Andhini kelihatan berpikir, lama tak memberi jawaban dari ajakan suaminya.
Apa salahnya mereka mencoba hal yang baru mungkin akan mengasyikan dan melupakan masalah mereka.
"Boleh Mas, kita ke pantai saja aku ingin menghirup udara pantai, dan merasakan dinginnya tiupan angin di malam hari."
"Gitu dong sayang, kalau begitu kita berkemas sekarang, kamu mulai dari pakaian dan peralatan lainnya aku kasih tahu penjaga villa ini kalau kita akan pulang sore ini."
Andhini tersenyum, saat Raditya memeluk dan menciumnya, selalu ada keceriaan dan kehangatan juga kenyamanan saat mereka dekat.
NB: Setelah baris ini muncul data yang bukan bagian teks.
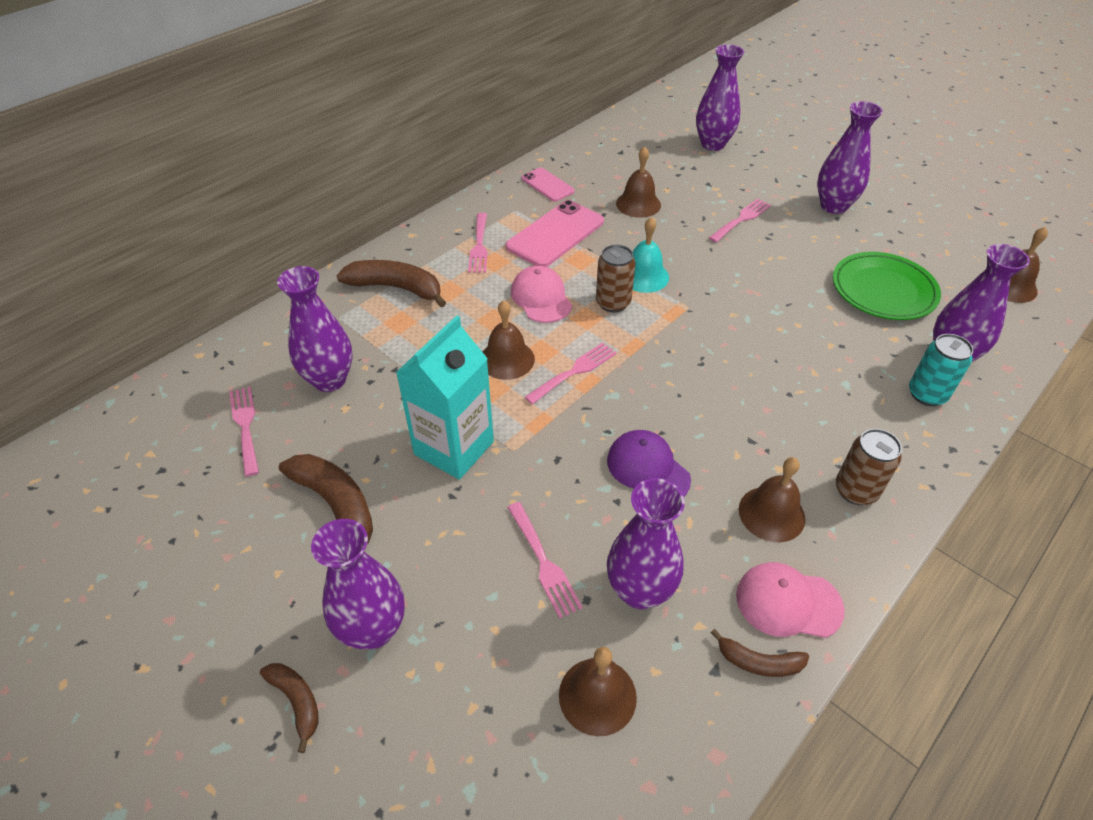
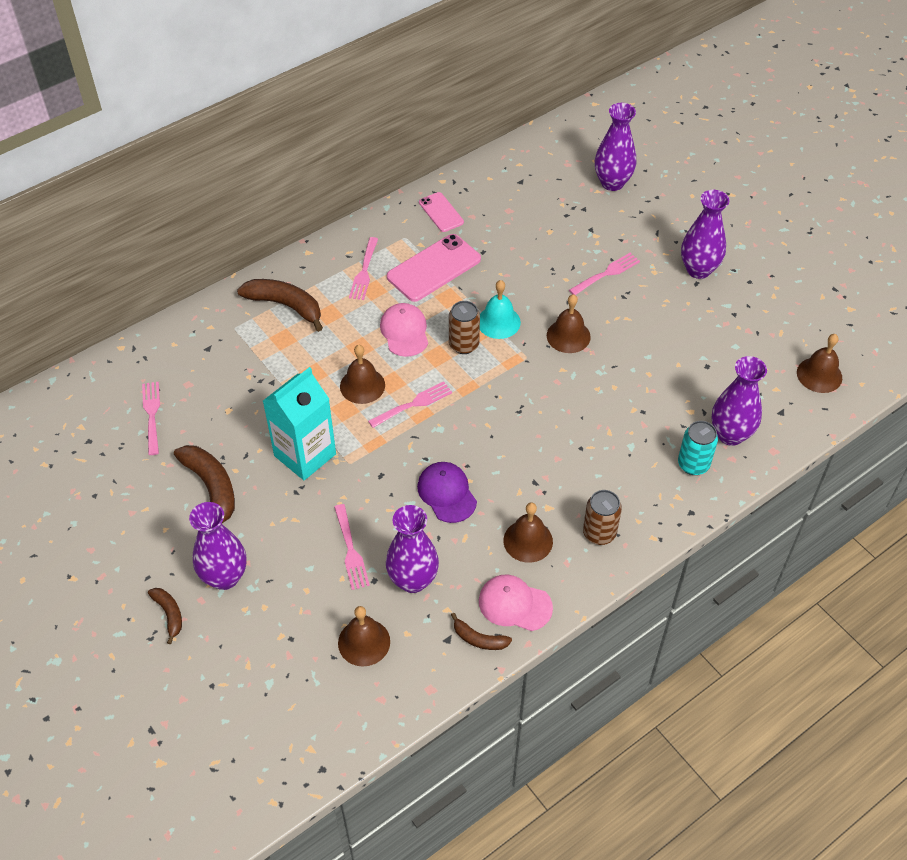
camera: 10 degrees right, 5 degrees up
(329, 380) = (219, 384): purple vase -> none
(638, 204) = (518, 244): brown bell -> brown bell (568, 336)
(883, 290) = (703, 364): green plate -> none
"Aku belum puas rasanya bikin kusut seprai di sini sayang," bisik Radit di telinga istrinya.
"Aaaah ... Mas Radit itu aja yang diinginkannya, di sana juga nanti bisa!"
"Tapi di sana lain lagi sayang."
"Ayo kita lakukan dulu di sini, kalau Mas Radit menginginkannya."
"Serius sayang?"
"Kapanpun Mas Radit menginginkannya boleh saja, kan itu selalu ucapan aku Mas, saat Mas menginginkannya!"
"Hahaha ... iya aku tidak lupa, itu kata-kata selalu kamu ucapkan dari awal pernikahan kita, makasih sayang."
Mereka mengakhiri liburan di villa keluarga Andhini dengan saling memberi dan menerima, Jauh di sudut hati keduanya tersimpan harapan yang berarti.
Mereka berpelukan penuh perasaan saat usai melepas kenikmatan, Radit mengusap peluh yang membasahi kening Andhini, mencium kepala dan rambutnya dengan perasaan berjuta sayang.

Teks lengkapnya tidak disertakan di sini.